Disturbia

No sense kicking this thriller for plot holes and lapses in logic when the action, suspense and flirty sex come at such a lively clip. Shia LaBeouf, a gifted young actor still in search of that breakthrough role, is a winning combo of smart and smartass as Kale, a suburban teen under house arrest for having clocked his Spanish teacher. The dude was way too condescending about the trauma Kale suffered a year ago when his dad died.

Housebound Kale is bristling from the first day of his three-month confinement. In Hitchcock's Rear Window, a broken leg kept Jimmy Stewart's character at home in New York, ing at his neighbors through a telescope. Disturbia is not in the same league as that 1954 classic. But co-writer Carl Ellsworth, who scripted the nifty jet-bound thriller Red Eye, deftly updates the plot, and director D.J. Caruso (The Salton Sea) milks claustrophobia and voyeurism for maximum tension. The bracelet on Kale's ankle will bring the cops the minute he steps outside his yard, and his mom (Carrie-Anne Moss) fears he's headed for deep trouble.

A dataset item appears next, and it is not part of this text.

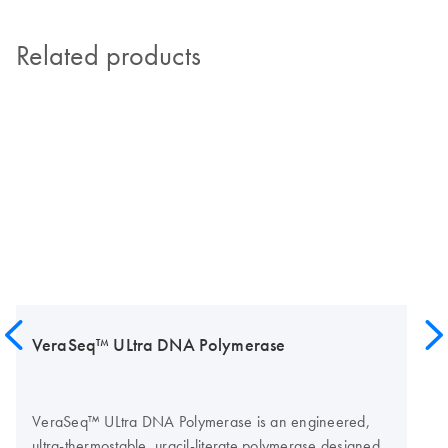
Related products
VeraSeq™ ULtra DNA Polymerase
VeraSeq™ ULtra DNA Polymerase is an engineered,
ultra-thermostable, uracil-literate polymerase designed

Of course he is, otherwise there'd be no movie. LaBeouf excels, as does Aaron Yoo as his horny friend and Sarah Roemer as the bikini babe who conveniently decorates the pool next door. But Kale's focus, and ours, is on the neighbor who just might be chopping up the ladies he brings home to play. The ever-superb David Morse plays him with seductive charm and cunning. And one scene, involving cell phones and a digicam, is a nail-biter for the YouTube crowd. Cool stuff. Cool movie.